LawMaker will be a lobby for the lobbyless.
Los Angeles, CA (PRWEB) October 05, 2017
With voter disillusionment and discontent at all-time highs, a new web platform called LawMaker (http://www.LawMaker.io) launches today as the first platform in America to crowdsource new public policies from the grassroots, and build coalitions of support to turn good ideas into good laws.
“LawMaker will be a lobby for the lobbyless,” says the company’s founder and CEO Amit Thakkar, a California Democratic political consultant and former lobbyist, who partnered with New York Republican web developer, Jon Brennan, to develop and build LawMaker. “It is a free, non-partisan way for Americans to re-engage in the political process, take action, and level the playing field of our democracy.”
LawMaker’s process is simple, and can be engaged from the local to national level:
- Propose Your Policy: Identify a problem and propose an idea for a law you’d like to see at the city, county, state or federal level.
- Share the Idea: Spread the word on social networks and start collecting support from people who agree with the policy.
- Rally Votes & Amendments: Other LawMakers propose amendments to the idea, which can be accepted or rejected. The more amendments you accept, the more co-authors help spread the word and build your coalition.

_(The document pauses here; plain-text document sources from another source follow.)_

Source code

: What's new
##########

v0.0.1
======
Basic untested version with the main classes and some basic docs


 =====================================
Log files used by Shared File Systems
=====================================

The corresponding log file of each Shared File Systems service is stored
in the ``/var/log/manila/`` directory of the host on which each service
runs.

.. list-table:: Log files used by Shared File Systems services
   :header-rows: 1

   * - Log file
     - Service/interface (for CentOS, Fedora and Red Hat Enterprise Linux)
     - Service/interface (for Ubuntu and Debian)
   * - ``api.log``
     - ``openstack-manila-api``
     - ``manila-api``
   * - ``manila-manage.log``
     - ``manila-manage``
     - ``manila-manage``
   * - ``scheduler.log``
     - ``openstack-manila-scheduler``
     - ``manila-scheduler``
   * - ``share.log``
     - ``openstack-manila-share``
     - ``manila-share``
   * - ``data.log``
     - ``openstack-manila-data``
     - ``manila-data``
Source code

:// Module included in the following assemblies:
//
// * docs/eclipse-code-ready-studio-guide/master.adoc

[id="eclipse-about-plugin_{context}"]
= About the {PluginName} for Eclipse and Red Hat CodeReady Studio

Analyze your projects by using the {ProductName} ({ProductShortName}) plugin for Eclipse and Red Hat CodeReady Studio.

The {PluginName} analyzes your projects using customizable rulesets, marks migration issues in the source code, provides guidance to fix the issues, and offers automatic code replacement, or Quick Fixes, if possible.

- Drive Change: Once a comprehensive policy idea earns a strong base of support, use LawMaker to publicly engage elected officials to start a dialogue and advocate for change.
"Technology enables elected officials to engage citizens like never before. There is no excuse for not doing so,” says former California Assembly Member Mike Gatto (D-Los Angeles).”LawMaker makes it so easy and should work to increase transparency and accountability from government."
“LawMaker will create laws from the grassroots, not the special interests or the wealthy,” Thakkar says. “It will bridge the communication gap between voters and elected officials, and work towards actionable solutions instead of merely highlighting dysfunction, conflict and political paralysis.”
LawMaker’s initial focus is California policy, and it will expand to states where residents’ interest in using the platform is highest.